Transport Secretary Grant Shapps said complex Passenger Locator Forms will no longer be required for people flying into the country.
The requirement for unvaccinated travellers to take Covid tests before and after arrival will be scrapped at the same time.
Mr Shapps – who has been pushing for the move for months – tweeted: “All remaining Covid travel measures, including the Passenger Locator Form and tests for all arrivals, will be stood down for travel to the UK from 4am on 18 March.
“These changes are possible due to our vaccine rollout and mean greater freedom in time for Easter.”
While Mr Shapps did not specify which area of the UK he was referring to, his announcement is understood to cover the whole of the UK.
It is one of the last planks of the Government’s plans for “living with Covid” – despite infections rising in all four UK nations for the first time since the end of January.
Covid levels in Scotland are already at a record high, according to the latest estimates from the Office for National Statistics.
The numbers for hospital patients with Covid were also rising, up 19% week-on-week in England.

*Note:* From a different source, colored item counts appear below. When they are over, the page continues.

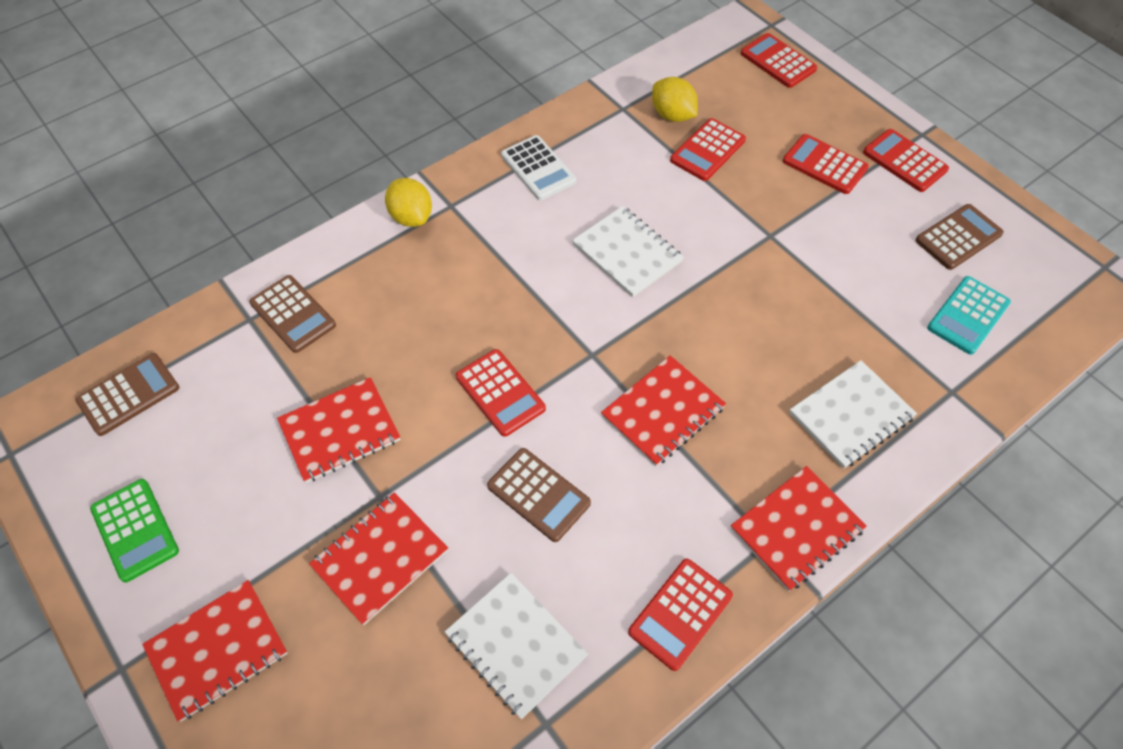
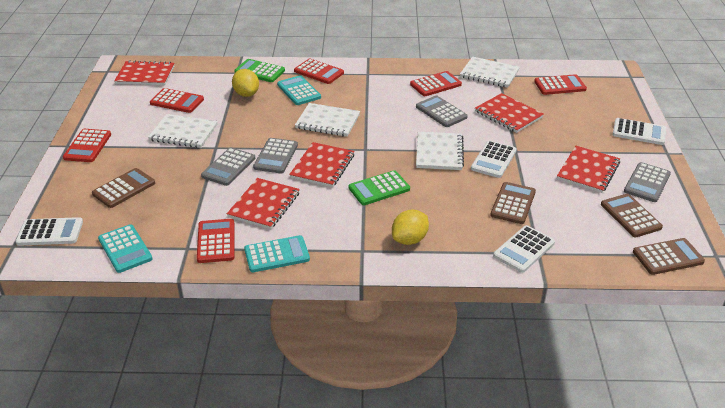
green calculator: 1 -> 2
grey calculator: 0 -> 4
turquoise calculator: 1 -> 3
white calculator: 1 -> 4
white notebook: 3 -> 4

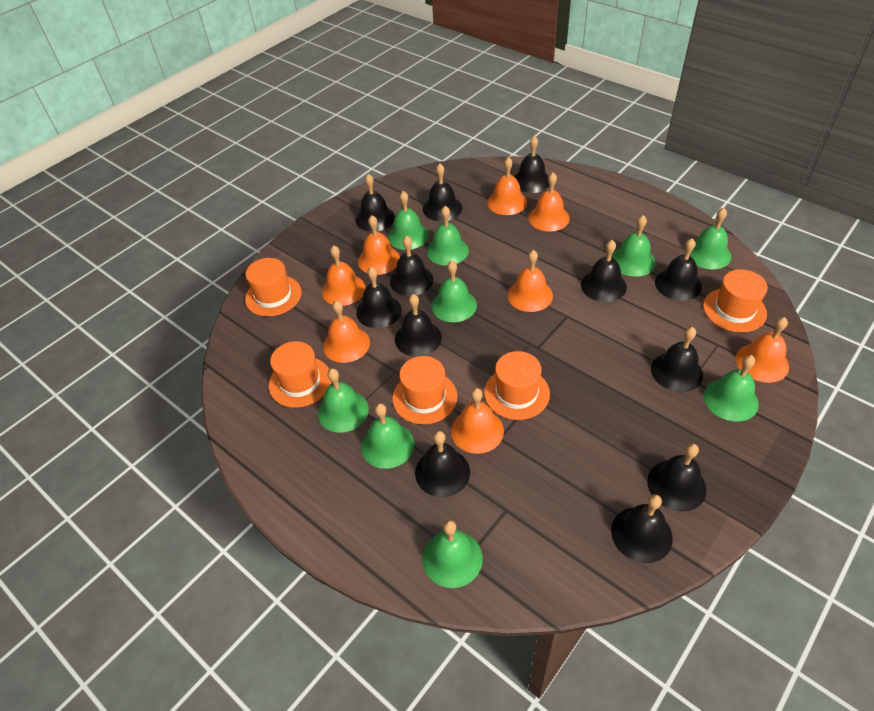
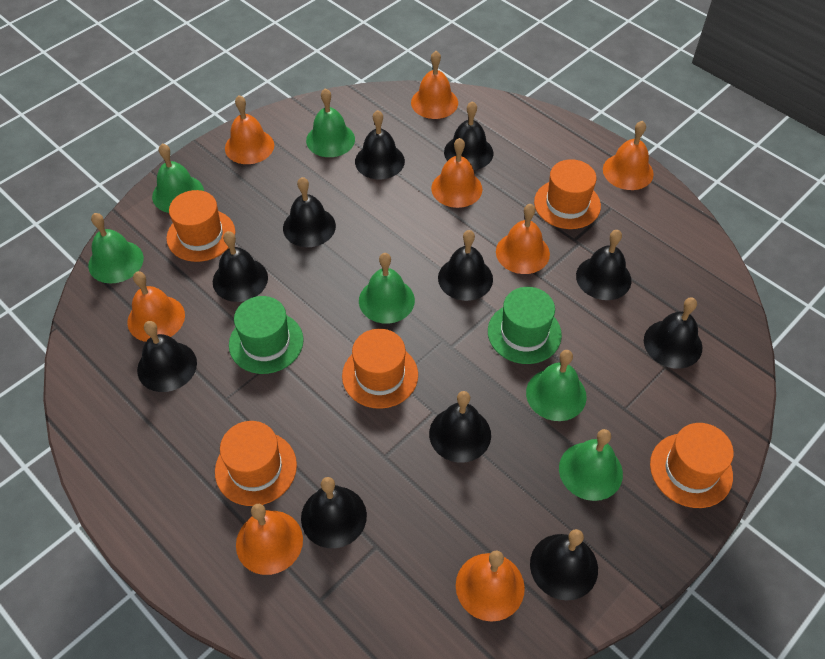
black bell: 12 -> 11
green bell: 9 -> 6
green hat: 0 -> 2

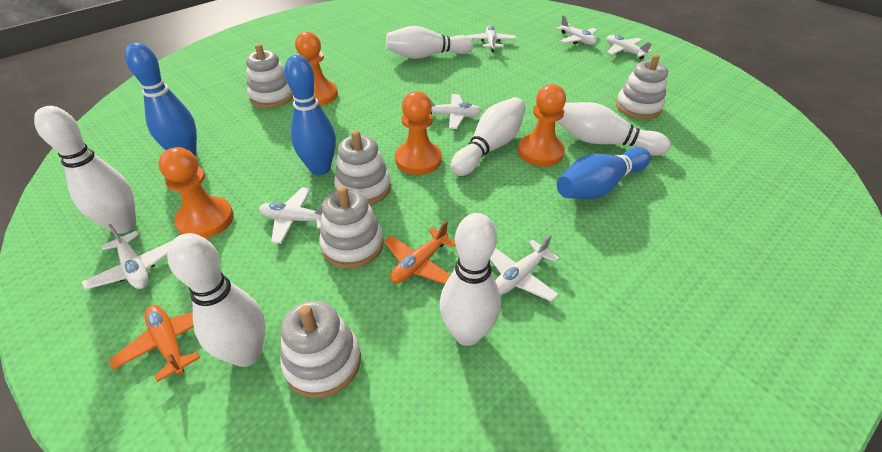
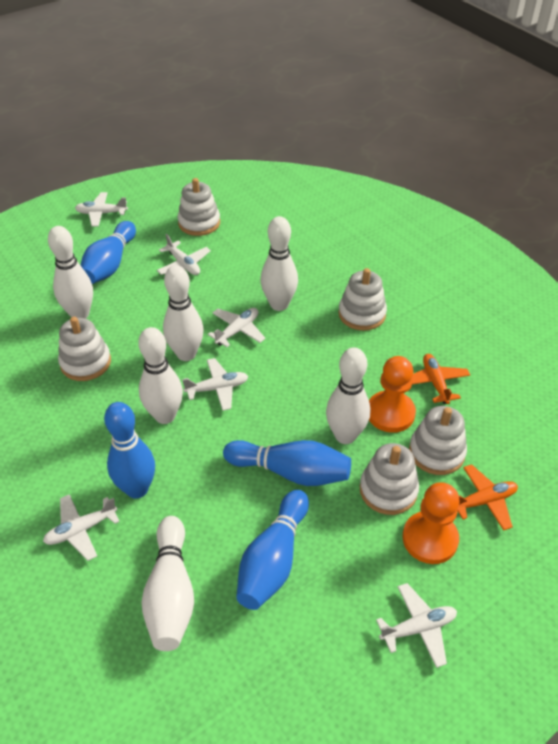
blue bowling pin: 3 -> 4
orange pawn: 4 -> 2
white plane: 7 -> 6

Hospital admissions with coronavirus in England remain well below the peaks reached during the Omicron and previous waves, while in Scotland the figure was close to the record peak seen in January last year.
Asked if Covid restrictions could return, Boris Johnson’s official spokesman said: “At the moment we don’t see anything nearing the sorts of pressures we saw at the peak of the pandemic.
“We obviously will always have contingency plans.
“But the Prime Minister and others have talked about how vaccination and therapeutics mean we do not need to return to the lockdowns of the past.”
The Department for Transport said contingency plans will be kept in place – but quarantine hotels will be “fully stood down” at the end of this month.
The time-consuming passenger locator forms require people to fill in travel details, their address in the UK and vaccination status.
They have been used to track people after outbreaks of the virus.
They are currently required by all arrivals coming to the UK from outside Ireland, the Channel Islands or the Isle of Man.
Tim Alderslade, the chief executive of Airlines UK – the industry body representing UK carriers, welcomed the announcement, saying it sends the message that “the UK travel sector is back”.
“With travellers returning to the UK no longer burdened by unnecessary forms and testing requirements, we can now look forward to the return to pre-Covid normality throughout the travel experience,” he added.